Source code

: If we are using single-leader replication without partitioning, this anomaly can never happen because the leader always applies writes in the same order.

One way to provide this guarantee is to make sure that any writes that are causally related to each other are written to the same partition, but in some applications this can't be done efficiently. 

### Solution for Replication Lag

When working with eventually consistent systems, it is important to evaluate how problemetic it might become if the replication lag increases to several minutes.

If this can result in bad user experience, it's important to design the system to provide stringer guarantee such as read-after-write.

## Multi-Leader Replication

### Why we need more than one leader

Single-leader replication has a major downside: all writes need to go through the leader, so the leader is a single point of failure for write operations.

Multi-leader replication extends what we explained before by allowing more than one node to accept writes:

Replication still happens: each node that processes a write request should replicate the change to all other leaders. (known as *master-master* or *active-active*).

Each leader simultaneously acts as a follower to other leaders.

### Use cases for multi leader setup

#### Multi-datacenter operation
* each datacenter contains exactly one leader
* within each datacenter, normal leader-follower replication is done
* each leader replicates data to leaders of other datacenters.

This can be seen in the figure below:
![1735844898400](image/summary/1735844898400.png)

-- EXERCISE DESCRIPTION --
Using the line that contains "exactly one leader" as the first, reproduce each line exactly through the last line of the listing.

-- WRITTEN SOLUTION --
* each datacenter contains exactly one leader
* within each datacenter, normal leader-follower replication is done
* each leader replicates data to leaders of other datacenters.

This can be seen in the figure below:
![1735844898400](image/summary/1735844898400.png)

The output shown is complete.